The same thing happens in the consumer space. Consumers don’t care about network technology, they care about experiences, and so consumer broadband offerings have to be experience platforms. They have to deliver what the consumer wants, handle any issues in delivery quality quickly and cheaply, and evolve to support changes in consumer expectations or available experiences. It’s not just pushing bits around.

In networks, platforms for work or experience are created by integrating all the network, hosting, and management technologies needed.

Historically, networks were built by assembling products, and to maximize their profits, vendors also produced related products that created the entire network ecosystem. When you bought routers from Cisco, for example, you’d get not only routers but management systems and related tools essential in making a bunch of routers into a router network. That goal—making routers into router networks—is the same goal we have today, but with open components and startups creating best-of-breed products, it’s not as easy.

Look at a virtualization-based or even white-box solution today. You get the boxes from Vendor A, the platform software for the white boxes from Vendor B, the actual network/router software from Vendor C. Then you have to ask where the operations and management tools come from. The problem is especially acute if you’ve decided on a major technology shift, something like SDN. Traditional operations/management tools probably won’t even work. How do you convert products to platform?

→ Dataset excerpts
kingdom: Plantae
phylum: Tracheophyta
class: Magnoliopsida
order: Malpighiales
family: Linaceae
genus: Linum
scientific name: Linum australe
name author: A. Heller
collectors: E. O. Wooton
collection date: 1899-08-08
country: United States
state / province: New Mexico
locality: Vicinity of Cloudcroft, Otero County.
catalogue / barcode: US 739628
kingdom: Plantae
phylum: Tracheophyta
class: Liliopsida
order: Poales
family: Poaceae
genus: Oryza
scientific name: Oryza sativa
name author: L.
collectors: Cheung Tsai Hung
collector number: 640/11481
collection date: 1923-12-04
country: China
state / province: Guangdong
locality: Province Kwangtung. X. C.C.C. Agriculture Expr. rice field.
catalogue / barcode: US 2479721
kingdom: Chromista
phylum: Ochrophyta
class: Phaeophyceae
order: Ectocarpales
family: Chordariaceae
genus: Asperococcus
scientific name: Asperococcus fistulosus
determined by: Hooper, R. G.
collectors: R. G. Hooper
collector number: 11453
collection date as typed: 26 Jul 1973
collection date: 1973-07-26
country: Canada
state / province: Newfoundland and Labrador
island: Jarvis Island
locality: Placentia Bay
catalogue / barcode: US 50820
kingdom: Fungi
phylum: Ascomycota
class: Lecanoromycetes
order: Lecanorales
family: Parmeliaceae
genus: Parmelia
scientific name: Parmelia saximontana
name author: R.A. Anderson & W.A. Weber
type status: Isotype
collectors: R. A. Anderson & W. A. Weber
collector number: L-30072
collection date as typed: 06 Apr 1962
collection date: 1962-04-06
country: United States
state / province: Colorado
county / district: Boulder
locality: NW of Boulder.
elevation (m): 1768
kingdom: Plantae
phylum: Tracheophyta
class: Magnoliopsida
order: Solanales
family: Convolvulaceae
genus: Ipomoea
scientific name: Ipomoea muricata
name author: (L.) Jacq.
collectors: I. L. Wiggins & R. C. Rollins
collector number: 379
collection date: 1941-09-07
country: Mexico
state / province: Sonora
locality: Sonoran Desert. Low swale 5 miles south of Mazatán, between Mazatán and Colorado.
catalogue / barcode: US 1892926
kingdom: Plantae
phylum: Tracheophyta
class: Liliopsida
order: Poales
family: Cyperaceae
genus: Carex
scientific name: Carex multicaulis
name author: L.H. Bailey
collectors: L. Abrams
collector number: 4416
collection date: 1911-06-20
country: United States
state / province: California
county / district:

→ Your tasks
- a) Decide whether each statement below agrees with the passage on network platforms. For each one, answer yes or no and quote the words of the passage that settle it.
(i) Consumers care more about network technology than about experiences.
(ii) Buying routers from Cisco got you management systems and related tools as well as routers.
(iii) After a major shift such as SDN, traditional operations/management tools can be counted on to keep working.
- b) Reproduce the passage on network platforms between "Look at a virtualization-based" and "products to platform?", inclusive.

→ Solutions to the exercise
- a)
(i) No: "Consumers don’t care about network technology, they care about experiences"
(ii) Yes: "you’d get not only routers but management systems and related tools"
(iii) No: "Traditional operations/management tools probably won’t even work."

- b)
Look at a virtualization-based or even white-box solution today. You get the boxes from Vendor A, the platform software for the white boxes from Vendor B, the actual network/router software from Vendor C. Then you have to ask where the operations and management tools come from. The problem is especially acute if you’ve decided on a major technology shift, something like SDN. Traditional operations/management tools probably won’t even work. How do you convert products to platform?